■ Description of the task ■
A complete, exact copy of the records below is the required result.

**** Dataset records

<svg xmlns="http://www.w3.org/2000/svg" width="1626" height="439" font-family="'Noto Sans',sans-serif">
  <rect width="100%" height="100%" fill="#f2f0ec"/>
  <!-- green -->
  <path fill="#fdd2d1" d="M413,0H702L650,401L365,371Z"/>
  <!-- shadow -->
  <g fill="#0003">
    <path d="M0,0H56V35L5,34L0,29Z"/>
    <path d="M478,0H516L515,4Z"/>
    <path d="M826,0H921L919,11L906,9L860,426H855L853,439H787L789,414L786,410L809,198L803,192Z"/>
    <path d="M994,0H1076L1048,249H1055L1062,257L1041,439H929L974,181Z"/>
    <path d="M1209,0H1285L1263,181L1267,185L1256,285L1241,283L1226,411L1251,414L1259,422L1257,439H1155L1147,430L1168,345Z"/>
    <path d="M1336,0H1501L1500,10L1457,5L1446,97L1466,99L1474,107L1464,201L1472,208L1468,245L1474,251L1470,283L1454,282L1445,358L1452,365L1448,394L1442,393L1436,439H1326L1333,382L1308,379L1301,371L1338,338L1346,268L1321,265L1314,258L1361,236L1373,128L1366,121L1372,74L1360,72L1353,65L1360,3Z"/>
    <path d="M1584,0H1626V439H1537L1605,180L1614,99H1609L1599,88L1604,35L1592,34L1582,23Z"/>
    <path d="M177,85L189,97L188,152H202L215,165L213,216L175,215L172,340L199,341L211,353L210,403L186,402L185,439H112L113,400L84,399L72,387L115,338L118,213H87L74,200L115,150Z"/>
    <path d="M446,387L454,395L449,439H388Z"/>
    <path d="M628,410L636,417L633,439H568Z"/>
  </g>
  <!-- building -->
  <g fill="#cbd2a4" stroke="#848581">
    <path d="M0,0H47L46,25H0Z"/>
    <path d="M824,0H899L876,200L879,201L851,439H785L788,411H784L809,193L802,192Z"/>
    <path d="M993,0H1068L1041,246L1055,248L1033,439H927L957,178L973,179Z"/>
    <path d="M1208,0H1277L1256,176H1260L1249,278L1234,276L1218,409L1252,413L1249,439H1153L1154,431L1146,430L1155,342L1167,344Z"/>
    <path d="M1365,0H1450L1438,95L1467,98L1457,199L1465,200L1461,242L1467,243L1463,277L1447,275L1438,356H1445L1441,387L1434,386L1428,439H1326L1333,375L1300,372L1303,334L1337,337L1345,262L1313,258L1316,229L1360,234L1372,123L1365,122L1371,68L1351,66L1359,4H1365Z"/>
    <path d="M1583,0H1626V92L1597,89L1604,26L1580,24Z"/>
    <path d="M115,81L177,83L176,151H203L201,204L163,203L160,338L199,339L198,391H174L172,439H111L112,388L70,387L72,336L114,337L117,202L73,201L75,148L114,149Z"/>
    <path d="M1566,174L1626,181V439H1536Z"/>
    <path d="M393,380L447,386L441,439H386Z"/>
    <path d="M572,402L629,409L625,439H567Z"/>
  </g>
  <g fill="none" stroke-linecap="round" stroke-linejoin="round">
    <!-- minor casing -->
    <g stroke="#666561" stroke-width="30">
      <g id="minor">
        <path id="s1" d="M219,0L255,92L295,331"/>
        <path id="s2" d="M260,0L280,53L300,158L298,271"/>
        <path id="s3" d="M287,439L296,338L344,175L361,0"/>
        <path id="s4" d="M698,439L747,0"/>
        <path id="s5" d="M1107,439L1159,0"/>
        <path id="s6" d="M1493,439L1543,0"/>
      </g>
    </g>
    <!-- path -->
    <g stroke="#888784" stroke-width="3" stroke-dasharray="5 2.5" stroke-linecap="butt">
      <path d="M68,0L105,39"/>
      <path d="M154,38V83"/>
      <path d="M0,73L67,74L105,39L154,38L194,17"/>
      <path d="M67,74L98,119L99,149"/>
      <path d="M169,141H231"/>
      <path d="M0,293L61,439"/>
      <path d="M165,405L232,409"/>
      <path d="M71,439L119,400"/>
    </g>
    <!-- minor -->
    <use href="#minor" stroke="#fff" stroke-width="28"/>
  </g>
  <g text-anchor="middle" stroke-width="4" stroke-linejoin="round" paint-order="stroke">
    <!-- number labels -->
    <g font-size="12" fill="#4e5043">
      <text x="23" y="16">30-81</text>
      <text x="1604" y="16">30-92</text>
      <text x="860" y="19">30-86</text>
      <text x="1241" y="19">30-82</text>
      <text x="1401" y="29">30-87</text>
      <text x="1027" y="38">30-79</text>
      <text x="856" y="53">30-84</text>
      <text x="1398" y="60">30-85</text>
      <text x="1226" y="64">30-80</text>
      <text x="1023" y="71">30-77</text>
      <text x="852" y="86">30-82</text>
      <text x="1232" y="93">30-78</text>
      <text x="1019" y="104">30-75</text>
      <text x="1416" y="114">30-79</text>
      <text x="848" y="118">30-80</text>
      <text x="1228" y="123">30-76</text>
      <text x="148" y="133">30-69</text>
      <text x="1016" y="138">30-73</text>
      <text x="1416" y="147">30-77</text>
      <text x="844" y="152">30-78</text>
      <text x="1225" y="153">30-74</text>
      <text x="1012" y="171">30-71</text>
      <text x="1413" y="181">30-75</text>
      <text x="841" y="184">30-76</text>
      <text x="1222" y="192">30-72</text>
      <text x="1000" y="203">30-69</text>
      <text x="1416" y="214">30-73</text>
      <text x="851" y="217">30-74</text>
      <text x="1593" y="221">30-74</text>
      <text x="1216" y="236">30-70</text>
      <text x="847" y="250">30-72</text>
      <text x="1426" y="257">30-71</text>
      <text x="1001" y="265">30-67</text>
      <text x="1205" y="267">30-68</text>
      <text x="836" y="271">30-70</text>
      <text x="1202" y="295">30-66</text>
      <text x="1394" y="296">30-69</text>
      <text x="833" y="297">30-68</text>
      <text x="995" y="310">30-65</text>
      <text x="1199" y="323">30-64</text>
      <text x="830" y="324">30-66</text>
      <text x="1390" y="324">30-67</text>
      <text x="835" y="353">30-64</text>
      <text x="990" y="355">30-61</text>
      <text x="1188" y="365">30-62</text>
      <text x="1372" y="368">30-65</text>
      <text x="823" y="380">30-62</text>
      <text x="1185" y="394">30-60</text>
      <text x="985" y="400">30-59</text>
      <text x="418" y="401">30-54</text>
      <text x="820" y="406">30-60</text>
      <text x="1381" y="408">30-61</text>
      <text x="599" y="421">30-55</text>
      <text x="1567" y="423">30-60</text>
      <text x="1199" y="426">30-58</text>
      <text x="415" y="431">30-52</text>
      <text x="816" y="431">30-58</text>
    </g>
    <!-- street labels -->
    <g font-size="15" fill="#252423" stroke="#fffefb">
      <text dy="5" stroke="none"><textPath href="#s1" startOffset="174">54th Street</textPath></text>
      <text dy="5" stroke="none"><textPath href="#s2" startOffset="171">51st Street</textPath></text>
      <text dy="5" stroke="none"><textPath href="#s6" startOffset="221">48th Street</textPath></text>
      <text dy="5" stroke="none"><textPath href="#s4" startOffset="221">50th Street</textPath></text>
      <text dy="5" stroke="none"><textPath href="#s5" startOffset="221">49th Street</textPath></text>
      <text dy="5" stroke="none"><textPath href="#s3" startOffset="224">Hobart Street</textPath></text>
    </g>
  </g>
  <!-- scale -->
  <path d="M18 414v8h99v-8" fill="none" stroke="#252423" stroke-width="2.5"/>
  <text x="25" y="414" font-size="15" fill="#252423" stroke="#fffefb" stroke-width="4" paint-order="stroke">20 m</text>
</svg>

********

■ Solution for this task ■
<svg xmlns="http://www.w3.org/2000/svg" width="1626" height="439" font-family="'Noto Sans',sans-serif">
  <rect width="100%" height="100%" fill="#f2f0ec"/>
  <!-- green -->
  <path fill="#fdd2d1" d="M413,0H702L650,401L365,371Z"/>
  <!-- shadow -->
  <g fill="#0003">
    <path d="M0,0H56V35L5,34L0,29Z"/>
    <path d="M478,0H516L515,4Z"/>
    <path d="M826,0H921L919,11L906,9L860,426H855L853,439H787L789,414L786,410L809,198L803,192Z"/>
    <path d="M994,0H1076L1048,249H1055L1062,257L1041,439H929L974,181Z"/>
    <path d="M1209,0H1285L1263,181L1267,185L1256,285L1241,283L1226,411L1251,414L1259,422L1257,439H1155L1147,430L1168,345Z"/>
    <path d="M1336,0H1501L1500,10L1457,5L1446,97L1466,99L1474,107L1464,201L1472,208L1468,245L1474,251L1470,283L1454,282L1445,358L1452,365L1448,394L1442,393L1436,439H1326L1333,382L1308,379L1301,371L1338,338L1346,268L1321,265L1314,258L1361,236L1373,128L1366,121L1372,74L1360,72L1353,65L1360,3Z"/>
    <path d="M1584,0H1626V439H1537L1605,180L1614,99H1609L1599,88L1604,35L1592,34L1582,23Z"/>
    <path d="M177,85L189,97L188,152H202L215,165L213,216L175,215L172,340L199,341L211,353L210,403L186,402L185,439H112L113,400L84,399L72,387L115,338L118,213H87L74,200L115,150Z"/>
    <path d="M446,387L454,395L449,439H388Z"/>
    <path d="M628,410L636,417L633,439H568Z"/>
  </g>
  <!-- building -->
  <g fill="#cbd2a4" stroke="#848581">
    <path d="M0,0H47L46,25H0Z"/>
    <path d="M824,0H899L876,200L879,201L851,439H785L788,411H784L809,193L802,192Z"/>
    <path d="M993,0H1068L1041,246L1055,248L1033,439H927L957,178L973,179Z"/>
    <path d="M1208,0H1277L1256,176H1260L1249,278L1234,276L1218,409L1252,413L1249,439H1153L1154,431L1146,430L1155,342L1167,344Z"/>
    <path d="M1365,0H1450L1438,95L1467,98L1457,199L1465,200L1461,242L1467,243L1463,277L1447,275L1438,356H1445L1441,387L1434,386L1428,439H1326L1333,375L1300,372L1303,334L1337,337L1345,262L1313,258L1316,229L1360,234L1372,123L1365,122L1371,68L1351,66L1359,4H1365Z"/>
    <path d="M1583,0H1626V92L1597,89L1604,26L1580,24Z"/>
    <path d="M115,81L177,83L176,151H203L201,204L163,203L160,338L199,339L198,391H174L172,439H111L112,388L70,387L72,336L114,337L117,202L73,201L75,148L114,149Z"/>
    <path d="M1566,174L1626,181V439H1536Z"/>
    <path d="M393,380L447,386L441,439H386Z"/>
    <path d="M572,402L629,409L625,439H567Z"/>
  </g>
  <g fill="none" stroke-linecap="round" stroke-linejoin="round">
    <!-- minor casing -->
    <g stroke="#666561" stroke-width="30">
      <g id="minor">
        <path id="s1" d="M219,0L255,92L295,331"/>
        <path id="s2" d="M260,0L280,53L300,158L298,271"/>
        <path id="s3" d="M287,439L296,338L344,175L361,0"/>
        <path id="s4" d="M698,439L747,0"/>
        <path id="s5" d="M1107,439L1159,0"/>
        <path id="s6" d="M1493,439L1543,0"/>
      </g>
    </g>
    <!-- path -->
    <g stroke="#888784" stroke-width="3" stroke-dasharray="5 2.5" stroke-linecap="butt">
      <path d="M68,0L105,39"/>
      <path d="M154,38V83"/>
      <path d="M0,73L67,74L105,39L154,38L194,17"/>
      <path d="M67,74L98,119L99,149"/>
      <path d="M169,141H231"/>
      <path d="M0,293L61,439"/>
      <path d="M165,405L232,409"/>
      <path d="M71,439L119,400"/>
    </g>
    <!-- minor -->
    <use href="#minor" stroke="#fff" stroke-width="28"/>
  </g>
  <g text-anchor="middle" stroke-width="4" stroke-linejoin="round" paint-order="stroke">
    <!-- number labels -->
    <g font-size="12" fill="#4e5043">
      <text x="23" y="16">30-81</text>
      <text x="1604" y="16">30-92</text>
      <text x="860" y="19">30-86</text>
      <text x="1241" y="19">30-82</text>
      <text x="1401" y="29">30-87</text>
      <text x="1027" y="38">30-79</text>
      <text x="856" y="53">30-84</text>
      <text x="1398" y="60">30-85</text>
      <text x="1226" y="64">30-80</text>
      <text x="1023" y="71">30-77</text>
      <text x="852" y="86">30-82</text>
      <text x="1232" y="93">30-78</text>
      <text x="1019" y="104">30-75</text>
      <text x="1416" y="114">30-79</text>
      <text x="848" y="118">30-80</text>
      <text x="1228" y="123">30-76</text>
      <text x="148" y="133">30-69</text>
      <text x="1016" y="138">30-73</text>
      <text x="1416" y="147">30-77</text>
      <text x="844" y="152">30-78</text>
      <text x="1225" y="153">30-74</text>
      <text x="1012" y="171">30-71</text>
      <text x="1413" y="181">30-75</text>
      <text x="841" y="184">30-76</text>
      <text x="1222" y="192">30-72</text>
      <text x="1000" y="203">30-69</text>
      <text x="1416" y="214">30-73</text>
      <text x="851" y="217">30-74</text>
      <text x="1593" y="221">30-74</text>
      <text x="1216" y="236">30-70</text>
      <text x="847" y="250">30-72</text>
      <text x="1426" y="257">30-71</text>
      <text x="1001" y="265">30-67</text>
      <text x="1205" y="267">30-68</text>
      <text x="836" y="271">30-70</text>
      <text x="1202" y="295">30-66</text>
      <text x="1394" y="296">30-69</text>
      <text x="833" y="297">30-68</text>
      <text x="995" y="310">30-65</text>
      <text x="1199" y="323">30-64</text>
      <text x="830" y="324">30-66</text>
      <text x="1390" y="324">30-67</text>
      <text x="835" y="353">30-64</text>
      <text x="990" y="355">30-61</text>
      <text x="1188" y="365">30-62</text>
      <text x="1372" y="368">30-65</text>
      <text x="823" y="380">30-62</text>
      <text x="1185" y="394">30-60</text>
      <text x="985" y="400">30-59</text>
      <text x="418" y="401">30-54</text>
      <text x="820" y="406">30-60</text>
      <text x="1381" y="408">30-61</text>
      <text x="599" y="421">30-55</text>
      <text x="1567" y="423">30-60</text>
      <text x="1199" y="426">30-58</text>
      <text x="415" y="431">30-52</text>
      <text x="816" y="431">30-58</text>
    </g>
    <!-- street labels -->
    <g font-size="15" fill="#252423" stroke="#fffefb">
      <text dy="5" stroke="none"><textPath href="#s1" startOffset="174">54th Street</textPath></text>
      <text dy="5" stroke="none"><textPath href="#s2" startOffset="171">51st Street</textPath></text>
      <text dy="5" stroke="none"><textPath href="#s6" startOffset="221">48th Street</textPath></text>
      <text dy="5" stroke="none"><textPath href="#s4" startOffset="221">50th Street</textPath></text>
      <text dy="5" stroke="none"><textPath href="#s5" startOffset="221">49th Street</textPath></text>
      <text dy="5" stroke="none"><textPath href="#s3" startOffset="224">Hobart Street</textPath></text>
    </g>
  </g>
  <!-- scale -->
  <path d="M18 414v8h99v-8" fill="none" stroke="#252423" stroke-width="2.5"/>
  <text x="25" y="414" font-size="15" fill="#252423" stroke="#fffefb" stroke-width="4" paint-order="stroke">20 m</text>
</svg>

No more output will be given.